Perdriau et Cathelineau commandent la colonne. Un certain Bruneau, dit Six-Sous, ancien artilleur de marine, tourne une couleuvrine dont il vient de s’emparer contre les gardes nationaux. Un autre homme contribue à la victoire, l’abbé Barbotin, vicaire au Puy-la-Garde ; il amène ses paroissiens. rudes gars qui ne craignent point les coups. Le Vexilla Regis retentit au-dessus de la mêlée. Le capitaine Poirier, qui commande les gardes nationaux, menacé d’être pris entre deux feux, n’en lutte pas moins désespérément.
— A la baïonnette ! crie Cathelineau.
La baïonnette du Vendéen, c’est la faux emmanchée à revers, c’est le couteau de pressoir au bout d’un bâton, armes terribles et dont le seul aspect épouvante. Le choc est dur un grand nombre de Vendéens tombent, aux abords de la ville, mais Chemillé vaut bien de tels sacrifices.

Stofflet prend Cholet

Prise de Cholet par les Vendéens en 1793

La prise de Chemillé fait prévoir la marche sur Cholet. Le même jour, une masse de cinq à six mille hommes exaltés par Stofflet et Barbotin se dirige sur la capitale du pays des tisserands. Stofflet qui a vu, plein de colère, les gardes nationaux enlever du château de Maulévrier dont il a la garde, douze canons offerts au comte Colbert de Maulévrier par la République de Gênes, vient d’entrer dans la bagarre.

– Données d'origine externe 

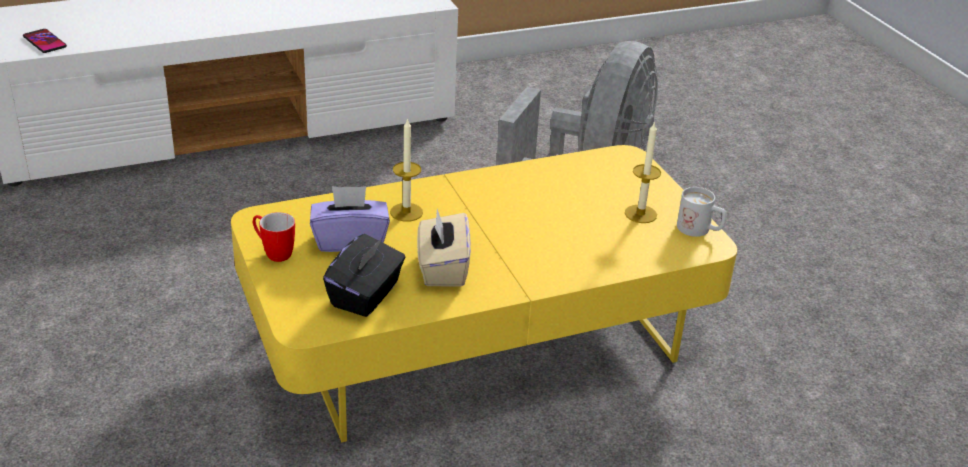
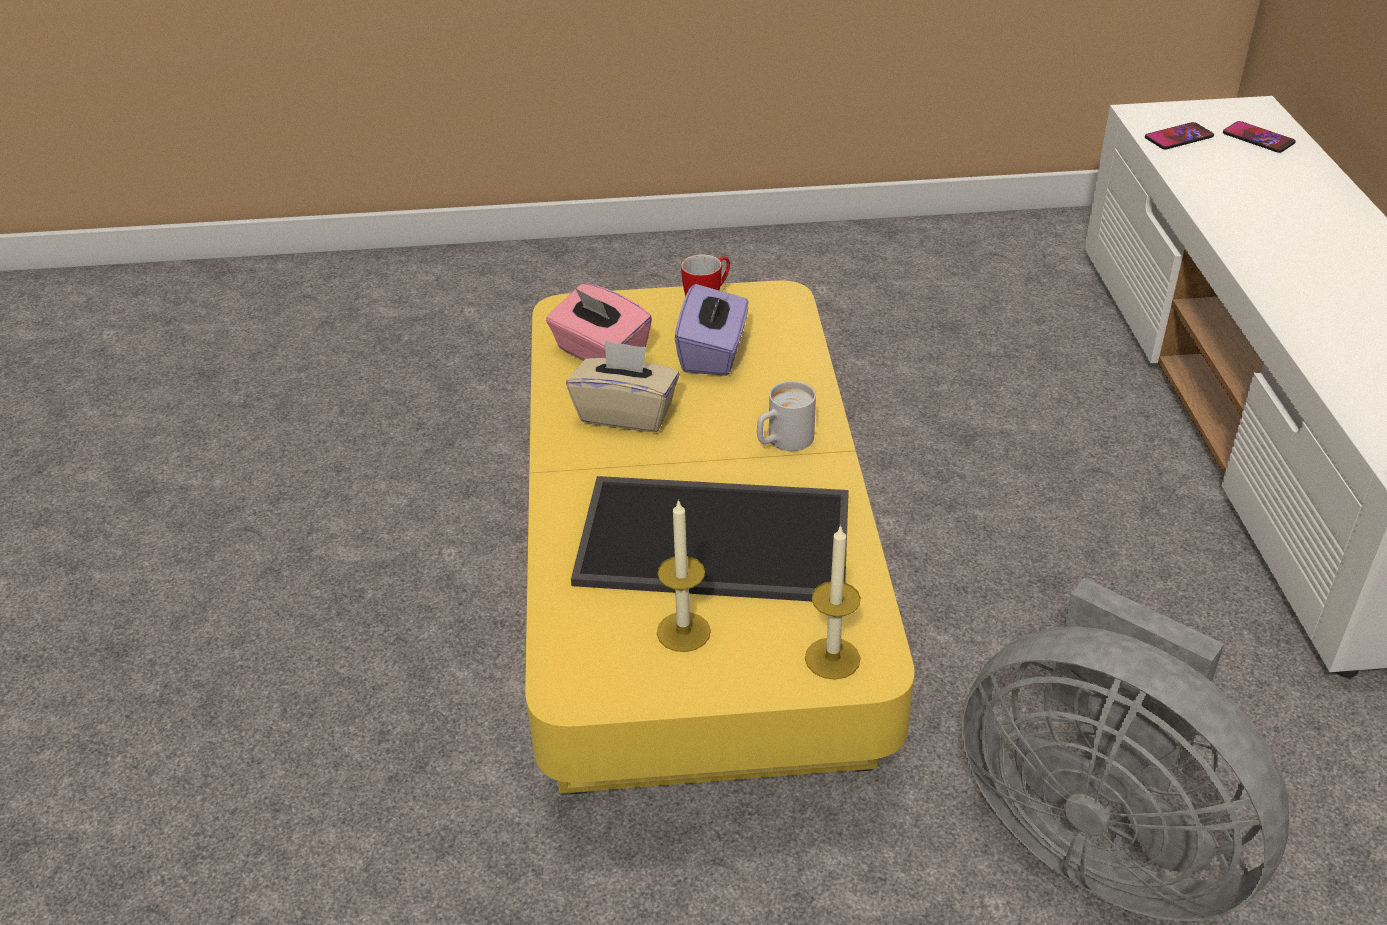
camera: 110 degrees right, 5 degrees up
black tissue box [323,234,405,317] -> pink tissue box [546,284,652,361]
candle [390,118,423,222] -> candle moved to [805,525,861,680]
white mug [677,187,727,237] -> white mug moved to [757,381,816,451]
none -> tray [571,476,849,602]
none -> phone [1223,121,1296,153]

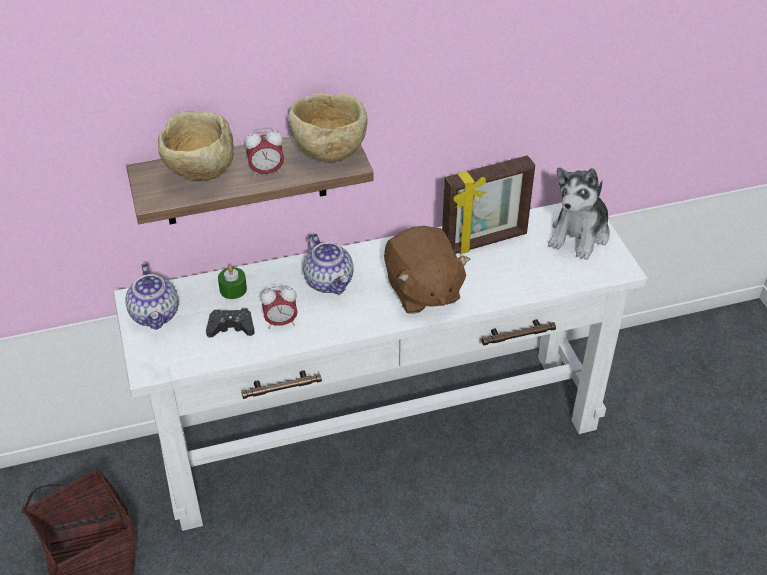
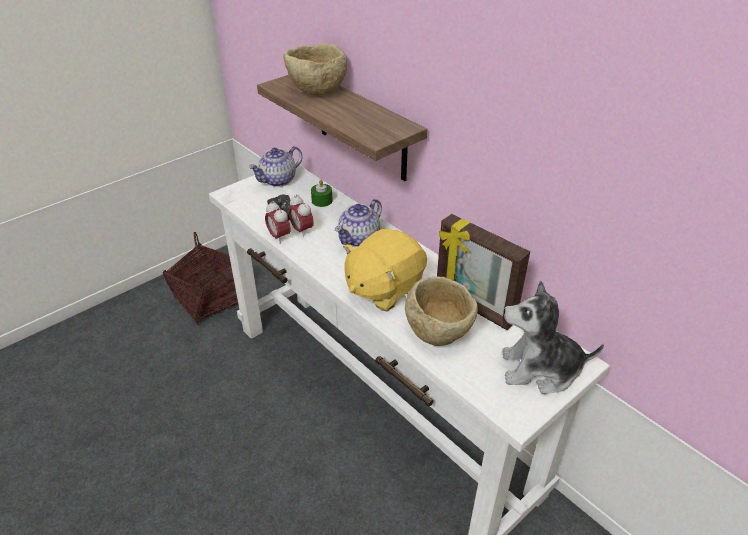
camera: 65 degrees right, 5 degrees down
alarm clock [245,128,284,178] -> alarm clock moved to [265,201,290,244]
beige bowl [288,93,368,162] -> beige bowl moved to [405,276,478,346]
brown plush toy [384,226,470,314] -> yellow plush toy [343,229,427,311]

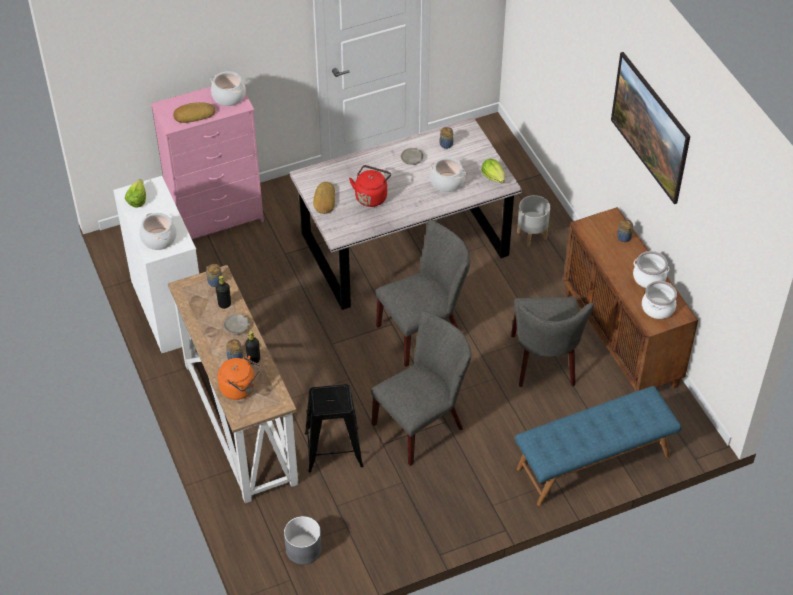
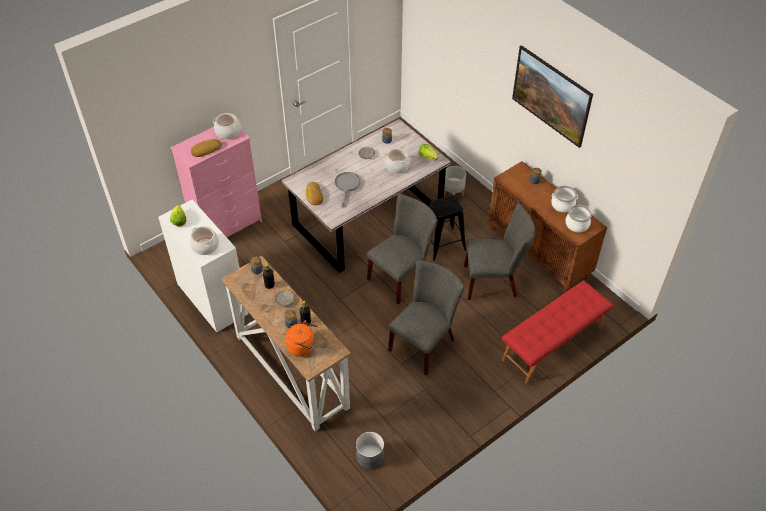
camera: 15 degrees left, 0 degrees up
black stool [304,384,363,473] -> black stool moved to [429,195,466,261]
red kettle [349,165,391,207] -> grey frying pan [335,172,360,207]
grey chair [511,297,594,388] -> grey chair turned 75 degrees counterclockwise [464,203,535,300]
blue bench [515,386,682,506] -> red bench [502,281,613,384]

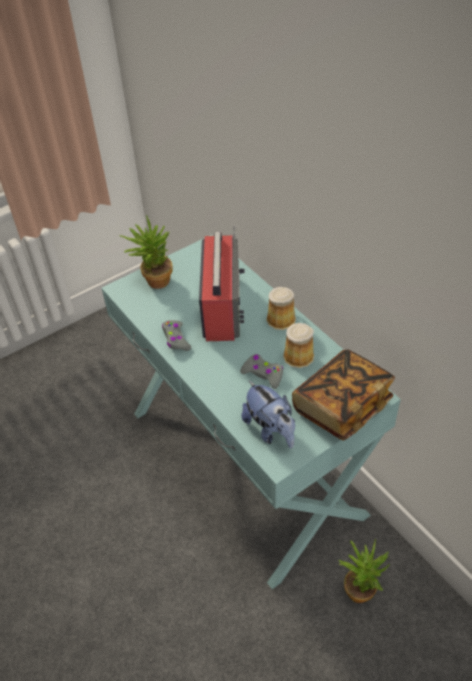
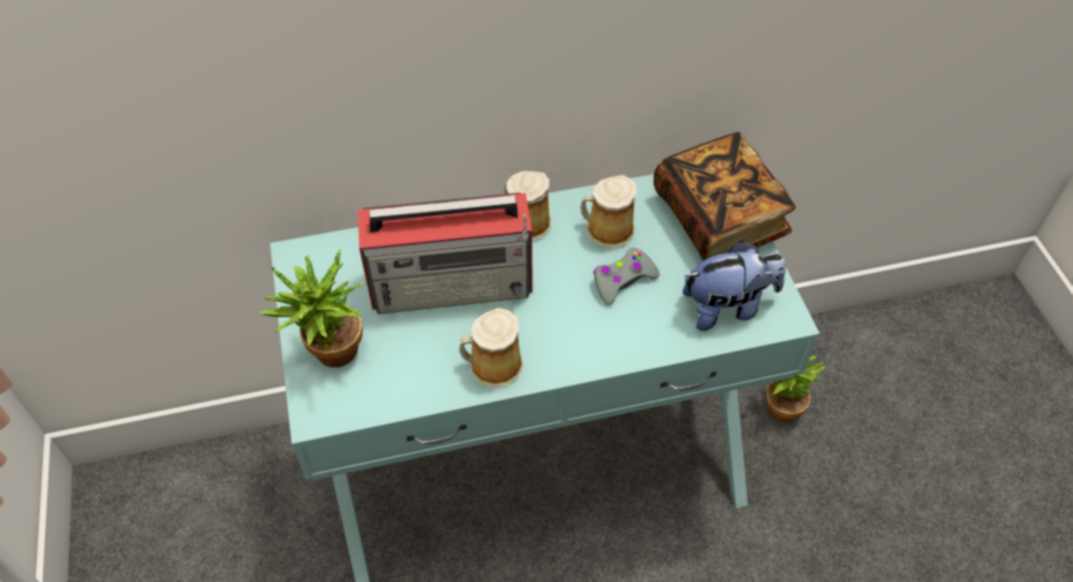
camera: 70 degrees left, 5 degrees up
grey game controller [162,320,191,351] -> mug [459,308,523,387]
radio [199,225,245,341] -> radio turned 150 degrees clockwise [358,193,533,314]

Il ne restera pas au second plan.
L’armée s’avance sans ordre, à plein chemin, débordant sur les champs. En cours de route, on récite le chapelet, on chante des cantiques. La garnison de Cholet est commandée par le marquis de Beauvau, le seul noble des Mauges rallié à la Révolution. Il attend dans le manoir de Bois-Grolleau l’arrivée des Vendéens. Il comprend les impossibilités de victoire, quand il aperçoit à l’horizon la masse sombre de l’ennemi. Il veut battre en retraite il n’est plus temps précipitée en avant par son feu intérieur, l’armée vendéenne s’avance si rapidement qu’elle encercle de tous côtés les 400 hommes du marquis de Beauvau.
Quelques citoyens s’enferment dans le château, résolus à lutter jusqu’à la mort. Stofflet les somme de se rendre rendez vos armes et vous aurez la vie sauve. Ils préfèrent périr jusqu’au dernier. C’est la victoire c’est la joie délirante. Le tocsin de Notre-Dame et celui de Saint-Pierre appellent au pillage les communes voisines. Les paysans bourrent leurs poches d’assignats. Parmi les trophées, un canon dont les détonations les avaient, durant la bataille, fortement impressionnés. Ils le nomment le Brutal, en raison de son bruit et le placent à côté du Missionnaire. L’occupation de Cholet durera jusqu’au 15 octobre 1793.